Text under study:
------------

1. Patch Immediately

Upgrade to fixed versions:

  • 14.1 -> 14.1-43.56 or later
  • 13.1 -> 13.1-58.32 or later
  • FIPS/NDcPP, 12.1-FIPS -> apply corresponding fixed builds

No effective mitigation exists other than patching; WAF signatures may help but are not reliable.

2. Terminate Active Sessions Post-Upgrade

kill icaconnection -all
kill pcoipConnection -all

This ensures previously leaked tokens are invalidated.

3. Monitor & Hunt

  • Review logs for exploitation attempts
  • Deploy IDS rules to detect malformed /p/u/doAuthentication.do requests
  • Use anomaly analytics to catch suspicious behavior

4. Network Controls

  • Restrict external access to NetScaler appliances (VPN endpoints or AAA servers)
  • Segment appliance access behind VPN or firewall
  • Limit exposure surface

5. Follow-Up Actions

  • Engage forensic review if suspicious activity detected
  • Rotate credentials/tokens if session hijacking suspected
  • Use NetScaler Console insights or ADM file-integrity monitoring for changes

[+] Honeypot Analysis

Deployment & Setup

On June 25th, we deployed a fully interactive Citrix NetScaler honeypot designed to mimic a vulnerable Gateway environment.

------------

The data:
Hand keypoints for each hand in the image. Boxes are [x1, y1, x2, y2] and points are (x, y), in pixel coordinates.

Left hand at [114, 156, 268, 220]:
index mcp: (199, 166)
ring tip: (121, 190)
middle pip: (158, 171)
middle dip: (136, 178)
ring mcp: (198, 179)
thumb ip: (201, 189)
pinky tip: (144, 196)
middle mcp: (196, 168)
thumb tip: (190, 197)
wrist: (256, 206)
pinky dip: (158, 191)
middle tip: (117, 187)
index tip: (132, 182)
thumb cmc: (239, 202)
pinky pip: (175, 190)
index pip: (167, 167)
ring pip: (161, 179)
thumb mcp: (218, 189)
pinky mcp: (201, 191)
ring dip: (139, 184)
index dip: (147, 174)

------------

Work required:
Could you transcribe the NetScaler patching guidance word for word, starting with "This ensures previously" and going on through "or AAA servers)"?

Expected answer:
This ensures previously leaked tokens are invalidated.

3. Monitor & Hunt

  • Review logs for exploitation attempts
  • Deploy IDS rules to detect malformed /p/u/doAuthentication.do requests
  • Use anomaly analytics to catch suspicious behavior

4. Network Controls

  • Restrict external access to NetScaler appliances (VPN endpoints or AAA servers)